本日はコンビニエンスストア業界の現状に関して記載します。
【コンビニ業界の状況】
国内コンビニエンスストアの店舗数の限界と言われた4万店を2012年に突破した後も、セブン-イレブンやファミリーマートを中心に出店競争が続いています。その中で既存店の売上高は厳しい状況にあります。そして、新規出店や商品開発を進める上位チェーンと体力のない中堅以下の格差が鮮明になってきています。
【セブン-イレブンに関して】
セブン-イレブンはパウチ惣菜など使い切りサイズの品揃えを厚くして、高齢者や単身者の支持を得ています。また、2013年に淹れたてコーヒーを導入し、一部ファストフード店の顧客を奪って業態を超えた顧客の争奪戦となりました。出店数を加速させており、2012年度に1350店、2013年度に1500店と出店しています。
【ローソンに関して】
2013年10月にローソンはキャッチコピーを「マチの健康ステーション」へ変更し、高齢化による顧客の健康志向が今後増すことを想定し、「健康に配慮した商品ならローソン」を連想させるような店づくりを進めています。2013年にローソン初の直営調剤薬局併設店、ローソンホーム薬局蒲田店がオープン。在宅介護を受けている人に薬の出張調剤を行っています。その中で宅配する薬と一緒にコンビニのお菓子を持っていくこともあるそうです。東京都大田区にある久が原一丁目店では、無料で使えるタニタの業務用体組成計を設置し、顧客の定期的な来店を促しています。その他、野菜販売の拡大、医薬品の販売に取り組み、健康をテーマとした店づくりを試験的に行っています。
【ファミリーマートに関して】
ファミリーマートは2012年10月に新PBの「FamilyMart collection」を立ち上げ、品揃えの幅を拡大。高質な商品を開発し、価格よりも質を重視した戦略を採っています。また国内の新規出店においては地方都市や駅ナカを中心に展開。2012年に大阪市営地下鉄の駅構内に2012年開店したり、2013年に近畿日本鉄道と駅ナカ売店・コンビニ事業について業務提携し、近鉄の駅ナカ売店等をファミリーマート店舗に順次転換していくことに基本合意したりしています。
【コンビニの大量出店に伴って】
コンビニが大量出店するのに伴って、加盟店オーナーが不足するという問題が発生しているようです。各チェーンとも一人のオーナーが複数の店舗を経営する「複数店経営」を推進しているようです。店舗の質を維持しつつ、大量出店を続けられるかは、各チェーンの対策にかかっています。
【参考:現在のコンビニエンスストア各社の状況】
コンビニ売上高1位はセブン-イレブン・ジャパン。チェーン全店売上高3兆5,084億円で、営業利益1,867億円とコンビニ業界では群を抜く利益水準となっています。全店平均日販は66.8万円とこちらも高水準。国内店舗数は1万5,072店です。

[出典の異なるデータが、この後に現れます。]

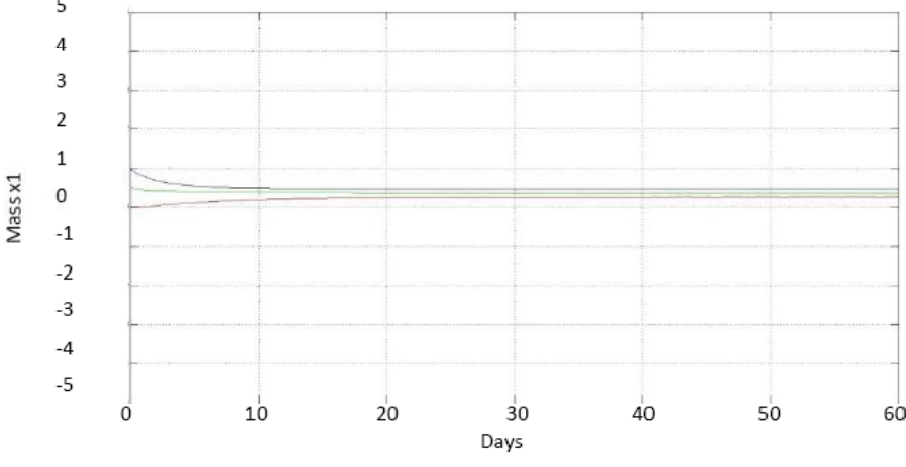
Figure 3. Estimation of the concentration of anaerobic mass x1.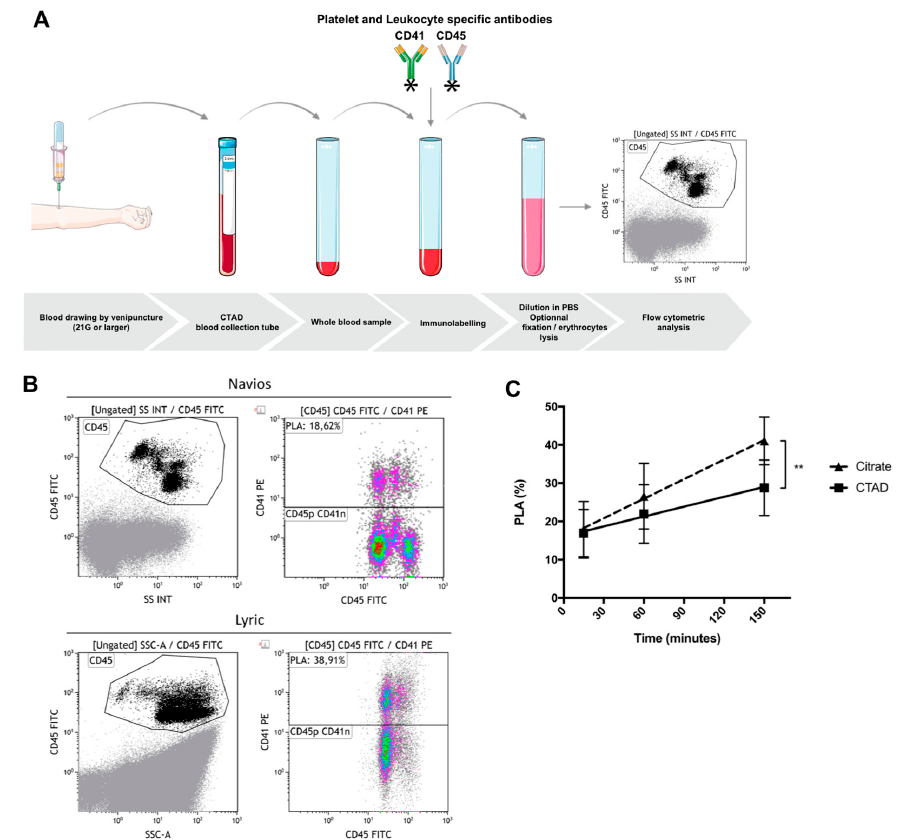
Figure 2. Platelet–leukocyte aggregates (PLAs) analyzed with flow cytometry ( A ). Schematic representation of sample preparation for PLA measurement in whole blood. Venous blood was drawn by puncture of a large vein using a 21-gauge needle and collected into tubes containing CTAD (sodium buffered citrate, theophylline, adenosine, and dipyridamole). The first milliliters were discarded. Blood sample was labeled using antibodies against CD45 and CD41 (20 µL of blood + 20 µL of PBS buffer + 10 µL of each antibody), with fixed incubation time (<1 h), followed by dilution ( ≥ 1/40) in PBS or with lysis and fixation buffer. ( B ) Example of samples acquired on Navios (top) or Lyric (bottom) flow cytometer. Blood was labeled using antibodies against CD45-FITC and CD41-PE, with 15 min of incubation (no lysis, no wash protocol). Final blood dilution was 1:44. Flow rate was at 70 events/sec and 10,000 events were acquired. Leukocytes (CD45) were defined as CD45pos side scatter high [CD45] (left panels). Then PLAs in [CD45] gated dot plots, were identified with the co-expression of CD45 and CD41 (right panels). ( C ) Effect of time prior to immunolabeling on PLAs. Blood was drawn into tubes containing 3.2% buffered sodium citrate or CTAD. Immunolabeling and processing of whole blood samples were performed 15, 60, and 150 min, following blood collection. Blood was labeled using CD45-FITC and CD41-PE antibodies (cf above), without lysis or fixation. Events were acquired on the Lyric system (Becton Dickinson). For every 10 min of time-interval prior to immunolabeling, PLA levels increased by 1.7% (95% CI 1.1 to 2.3, p < 0.0001) in citrate-anticoagulated blood (closed triangles, dashed line) and 0.8% (95% CI 0.2 to 1.4, p = 0.005) in CTAD-anticoagulatedblood(closedsquares, plainline). Linearregressionanalysisdemonstratedareduced rate of in vitro PLA formation, prior to immunolabeling with CTAD (solid line), compared to sodium citrate (dashed line) ( p = 0.037). Data are reported as mean ± SEM ( n = 7). SS INT and SSC-A—side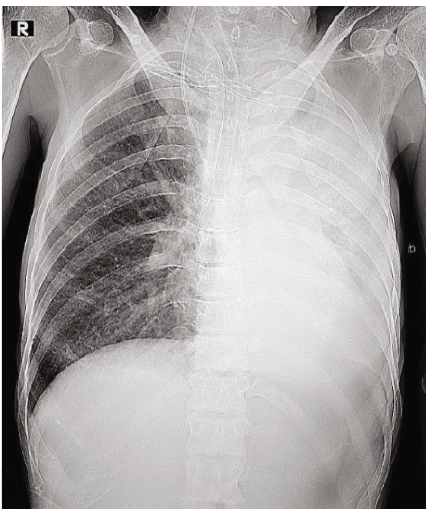
Figure 1: Post tracheostomy insertion portable CXR.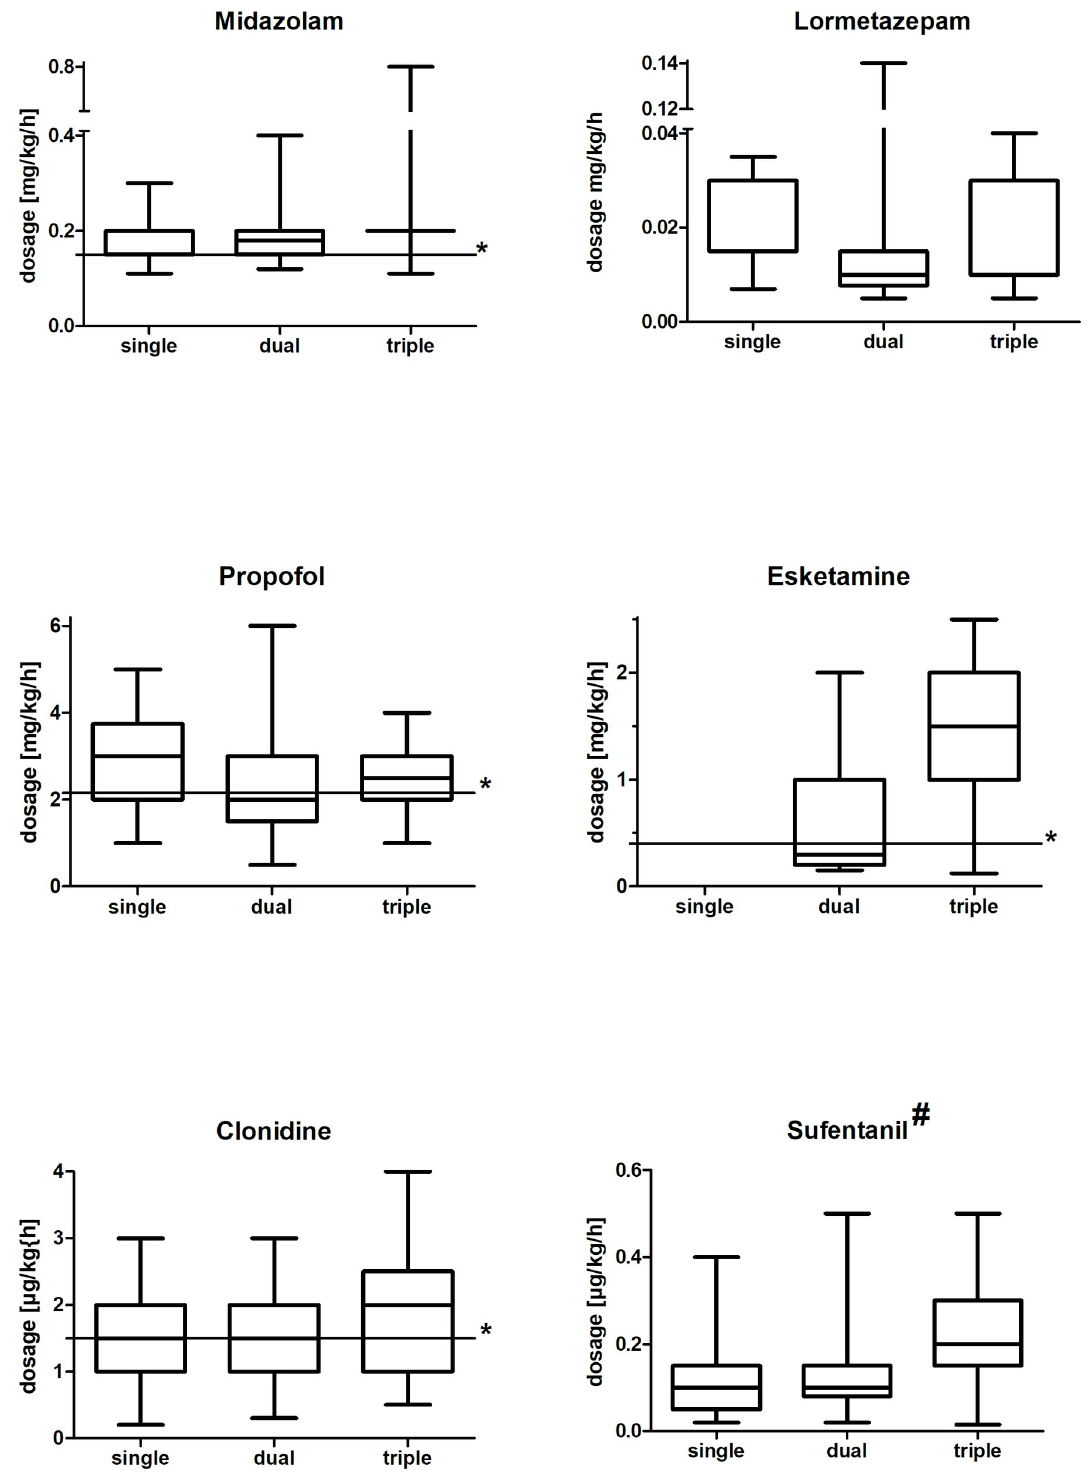
Fig 3. Pharmaceutical dosages administered. Administered pharmaceutical dosages in the time interval of the applied single, double or triple substance use. Data presented as box-whisker plots. # = Applied dosage of sufentanil as an opioid for analgesic therapy under prescribed sedation level. � = literature based median dosage. single = use of the corresponding substance as monosedativ, dual = application in combination with another sedative, triple = use in combination with two further sedatives, μ g = microgram, mg = milligram, kg = kilogram, h = hour, min =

続く売上高2位はローソン。チェーン全店売上高は1兆9,065億円、営業利益662億円。全店平均日販54.7万円、国内店舗数は1万1,130店となっています。
3位は伊藤忠系のファミリーマート。チェーン全店売上高は1兆5,845億円、営業利益431億円、全店平均日販52.3万円、国内店舗数は9,481店となっています。前述のように鉄道10社(西武・東武・京成などとも提携)と駅売店で提携し駅ナカでも強みを見せています。
4位はユニーグループ・ホールディングスの完全子会社、サークルKサンクス。チェーン全店売上高8,788億円、営業利益182億円、全店平均日販46.7万円、国内店舗数6,242店となっています。
5位はイオンが54%出資する、ファストフードに特色のあるミニストップ。チェーン全店売上高、3,526億円、営業利益50億円、全店平均日販46.5万円、国内店舗数2,192店となっています。イオンとの連携を強化し、惣菜や日配品を拡大しています。
その他のコンビニとして、神奈川など首都圏を中心に展開するスリーエフ(チェーン全店売上高977億円、営業利益0.5億円)、北海道を中心に展開するセイコーマート(チェーン全店売上高1,846億円、営業利益17億円)、広島が地盤のポプラ(チェーン全店売上高868億円、営業利益2.1億円)、2013年7月に山崎製パンが吸収合併したデイリーヤマザキ(チェーン全店売上高2,256億円、営業利益▲6.9億円)、中部・近畿を中心に展開するココストア(チェーン全店売上高1,089億円)などあります。
コンビニ業界においても他業態との競争が激化しています。例えば2014年からアマゾンが自社で酒販売を開始するなど、ネット企業が食品・飲料分野での販売を拡大しています。今後、ネット企業を含め、縮小する国内市場のパイの奪い合いが激化してくることが想定されます。